# To-do item:
Look in the material below for the line with "(762, 85) none -> [161,489,233,508] 版本源码" and the line with "(762, 197) none -> [161,745,197,764] 源码", then set down exactly those two lines and all lines between, nothing more.

# Data extracts:
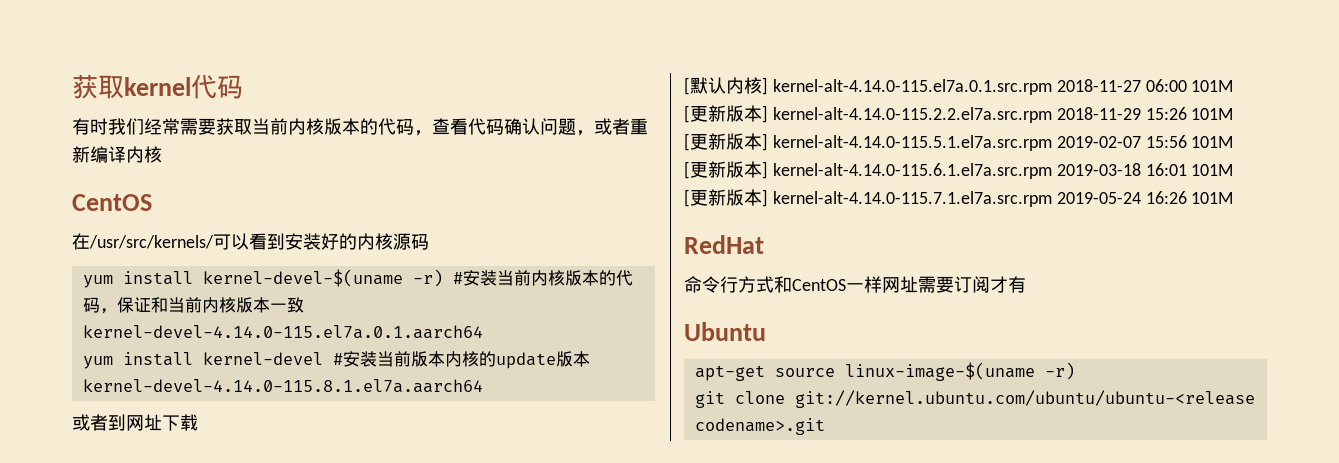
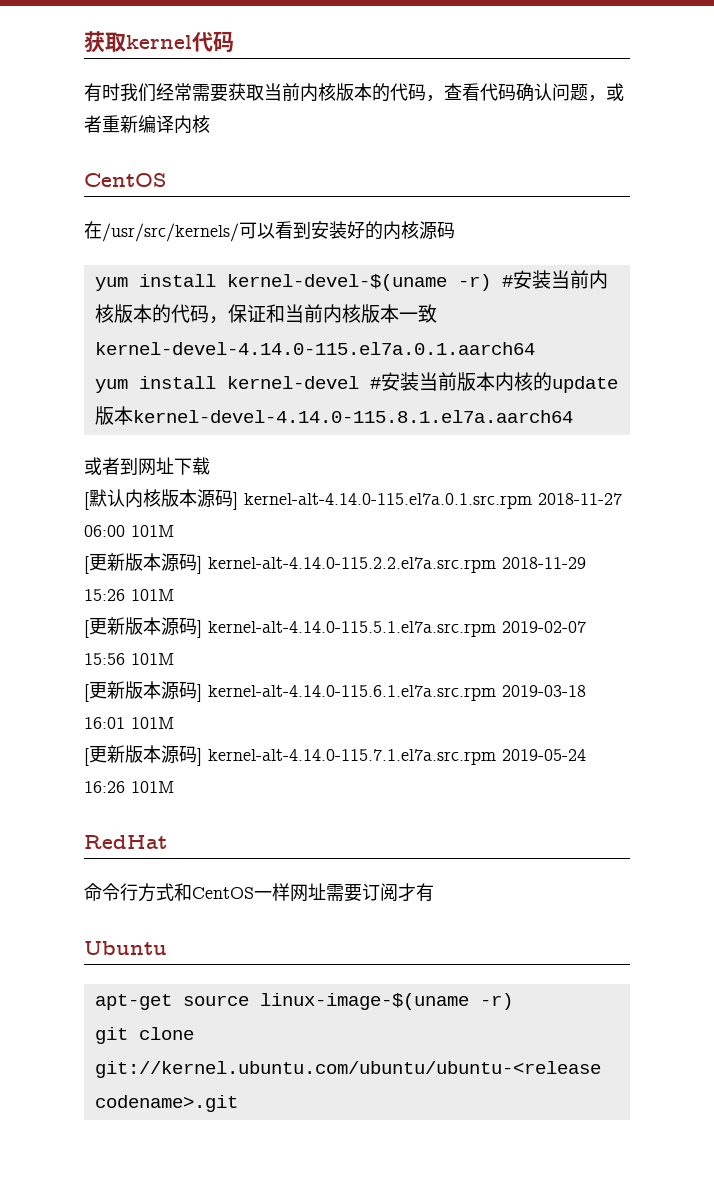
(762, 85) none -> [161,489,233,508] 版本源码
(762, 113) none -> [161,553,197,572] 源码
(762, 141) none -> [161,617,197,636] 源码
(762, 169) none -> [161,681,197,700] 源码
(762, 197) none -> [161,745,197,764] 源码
---
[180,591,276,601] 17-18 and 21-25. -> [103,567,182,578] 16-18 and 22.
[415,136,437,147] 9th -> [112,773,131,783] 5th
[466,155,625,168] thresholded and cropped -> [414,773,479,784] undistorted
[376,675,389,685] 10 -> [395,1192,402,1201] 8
* * *
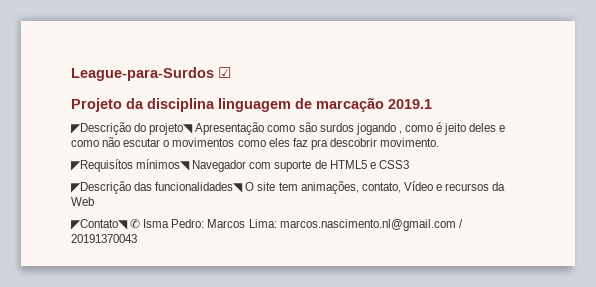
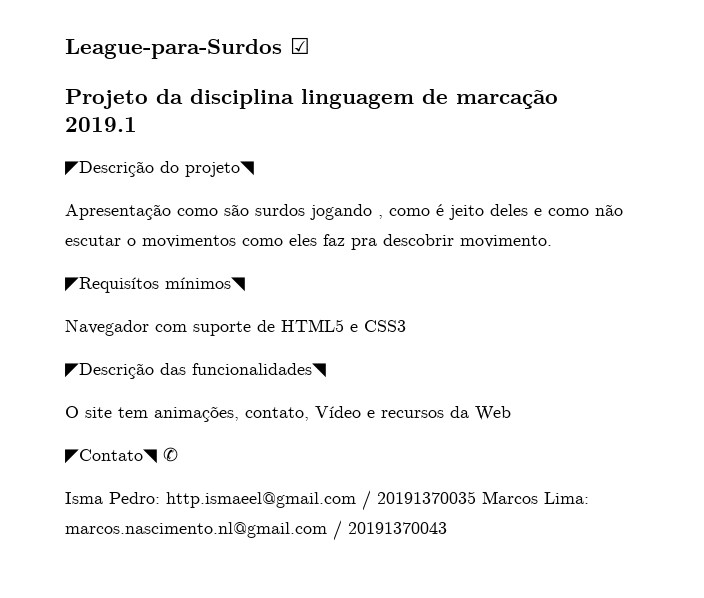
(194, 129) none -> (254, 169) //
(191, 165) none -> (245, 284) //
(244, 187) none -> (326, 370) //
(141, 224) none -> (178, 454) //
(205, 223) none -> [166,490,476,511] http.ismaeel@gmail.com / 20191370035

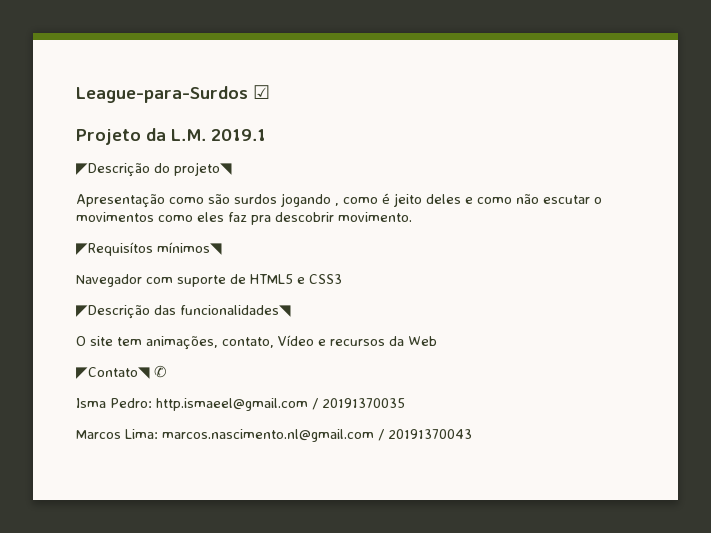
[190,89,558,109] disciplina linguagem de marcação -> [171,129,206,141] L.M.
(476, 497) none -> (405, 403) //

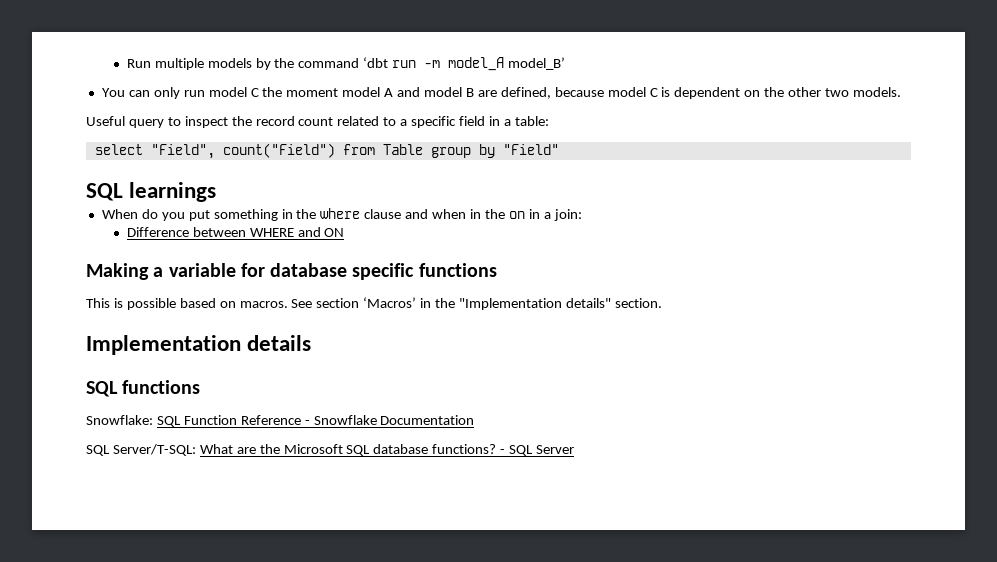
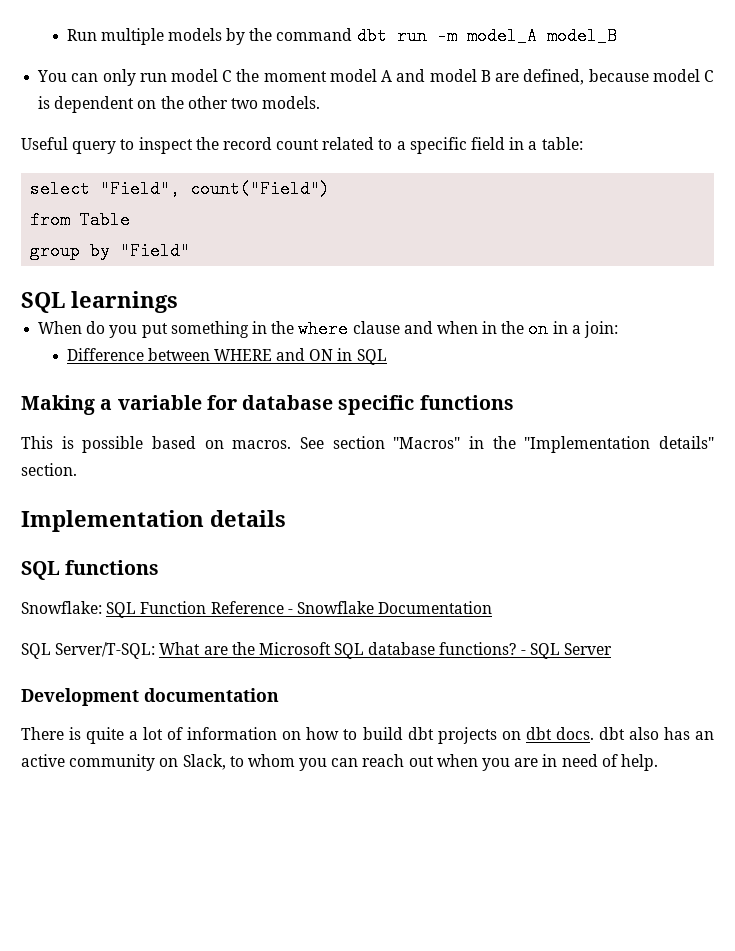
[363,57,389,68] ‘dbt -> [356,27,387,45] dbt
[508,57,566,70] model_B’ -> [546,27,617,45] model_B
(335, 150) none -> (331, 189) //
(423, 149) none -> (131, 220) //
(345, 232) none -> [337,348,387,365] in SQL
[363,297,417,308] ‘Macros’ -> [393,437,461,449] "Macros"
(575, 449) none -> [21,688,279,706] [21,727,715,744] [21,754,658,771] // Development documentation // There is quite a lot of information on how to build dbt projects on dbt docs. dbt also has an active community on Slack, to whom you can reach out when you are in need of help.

# Result for this task:
(762, 85) none -> [161,489,233,508] 版本源码
(762, 113) none -> [161,553,197,572] 源码
(762, 141) none -> [161,617,197,636] 源码
(762, 169) none -> [161,681,197,700] 源码
(762, 197) none -> [161,745,197,764] 源码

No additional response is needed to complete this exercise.